• DATA SECTION:
»»

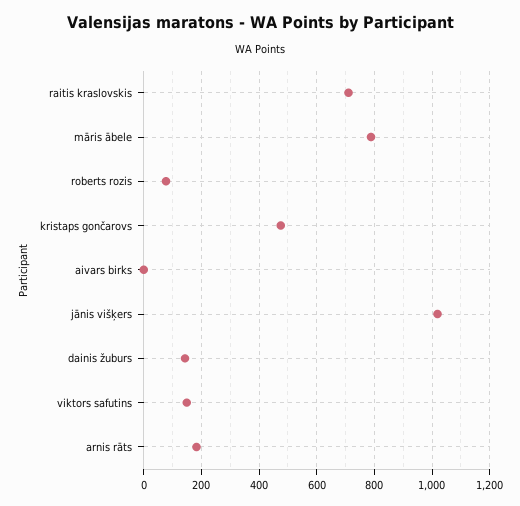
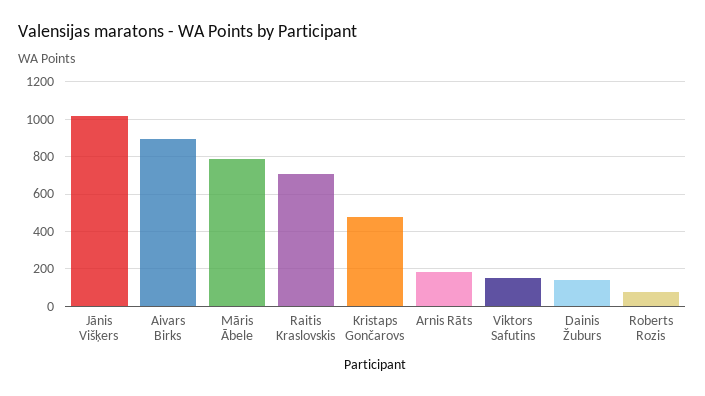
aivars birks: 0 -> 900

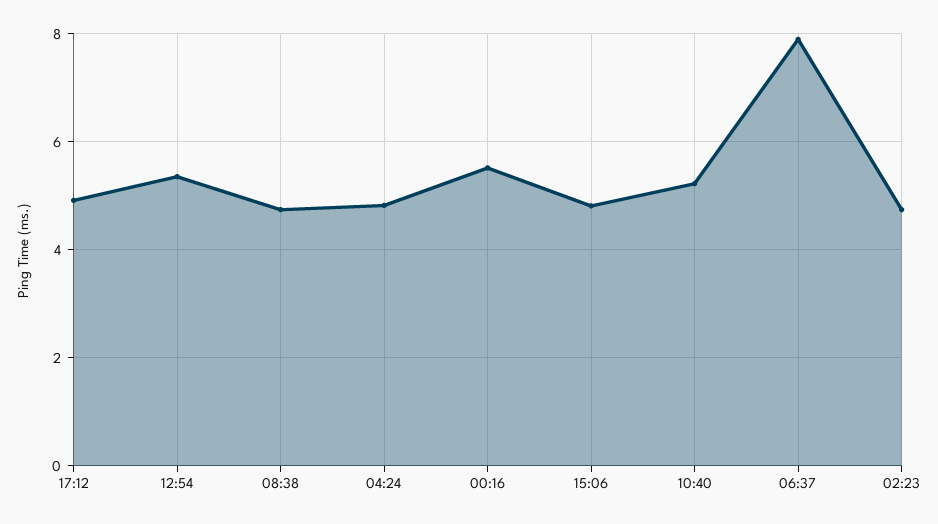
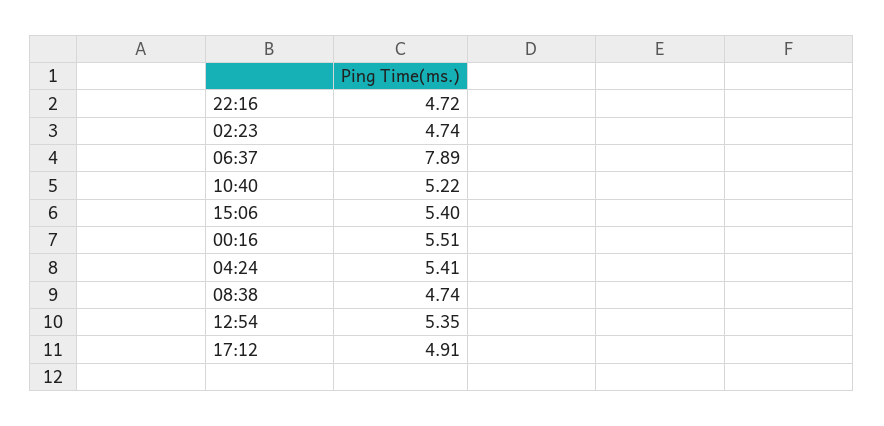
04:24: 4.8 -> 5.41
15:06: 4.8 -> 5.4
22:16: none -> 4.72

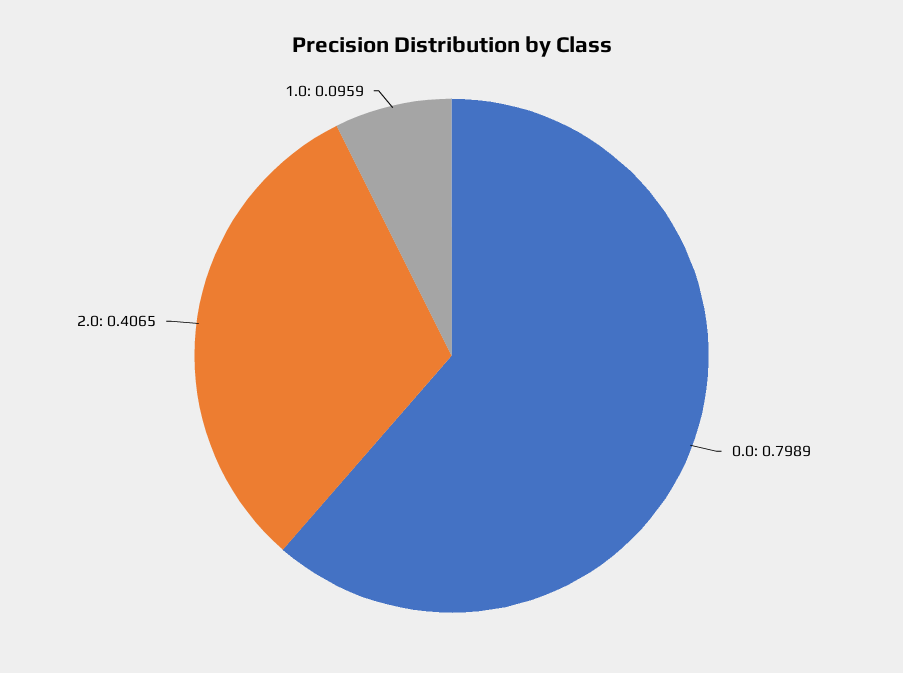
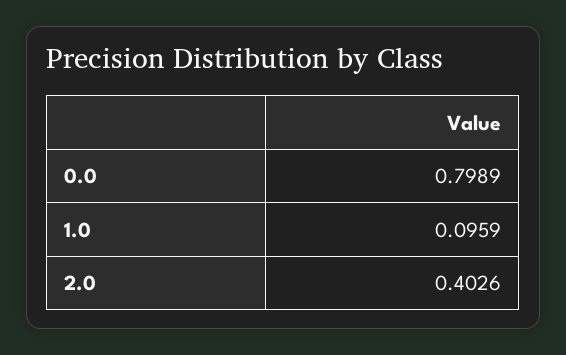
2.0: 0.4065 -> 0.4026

««

• BRIEF:
Would you write out every record word for word, leaving no picture in?

• OUTPUT FOR THIS EXERCISE:
aivars birks: 0 -> 900

04:24: 4.8 -> 5.41
15:06: 4.8 -> 5.4
22:16: none -> 4.72

2.0: 0.4065 -> 0.4026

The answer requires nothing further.